START Source information

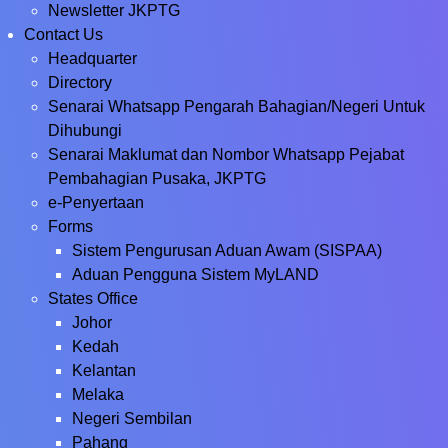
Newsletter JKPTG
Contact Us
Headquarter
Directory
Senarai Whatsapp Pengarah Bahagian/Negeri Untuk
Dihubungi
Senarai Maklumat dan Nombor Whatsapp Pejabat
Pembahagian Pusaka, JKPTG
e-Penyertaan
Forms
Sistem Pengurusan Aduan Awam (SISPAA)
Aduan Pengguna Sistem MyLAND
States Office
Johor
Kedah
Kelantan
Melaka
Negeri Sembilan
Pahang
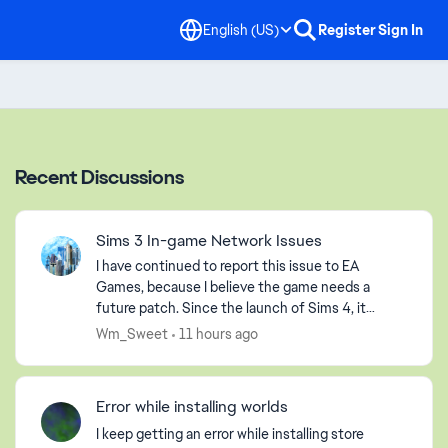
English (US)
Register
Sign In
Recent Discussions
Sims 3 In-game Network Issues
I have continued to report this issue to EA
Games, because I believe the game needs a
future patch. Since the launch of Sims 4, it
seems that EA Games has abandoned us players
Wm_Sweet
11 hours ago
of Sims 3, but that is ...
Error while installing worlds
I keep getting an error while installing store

END Source information
START Source information

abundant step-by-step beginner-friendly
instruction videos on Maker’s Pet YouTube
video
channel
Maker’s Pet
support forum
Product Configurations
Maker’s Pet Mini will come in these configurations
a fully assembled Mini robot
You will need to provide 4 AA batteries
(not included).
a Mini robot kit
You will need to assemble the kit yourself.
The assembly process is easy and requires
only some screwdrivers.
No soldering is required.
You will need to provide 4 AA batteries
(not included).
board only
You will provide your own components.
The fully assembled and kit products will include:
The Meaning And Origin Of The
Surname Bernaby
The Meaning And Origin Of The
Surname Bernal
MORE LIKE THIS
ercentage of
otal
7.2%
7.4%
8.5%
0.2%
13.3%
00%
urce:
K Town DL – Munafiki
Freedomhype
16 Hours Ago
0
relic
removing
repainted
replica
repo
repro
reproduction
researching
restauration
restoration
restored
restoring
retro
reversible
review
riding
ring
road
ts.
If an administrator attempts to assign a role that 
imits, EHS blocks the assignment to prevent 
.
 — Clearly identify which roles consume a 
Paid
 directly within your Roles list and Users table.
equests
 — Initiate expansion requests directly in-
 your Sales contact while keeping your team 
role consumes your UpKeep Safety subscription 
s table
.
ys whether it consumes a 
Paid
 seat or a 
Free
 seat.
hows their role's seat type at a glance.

END Source information

- **Task item**
Copy out every line from the records that has the word "Games".

- **Result of this task**
Games, because I believe the game needs a
seems that EA Games has abandoned us players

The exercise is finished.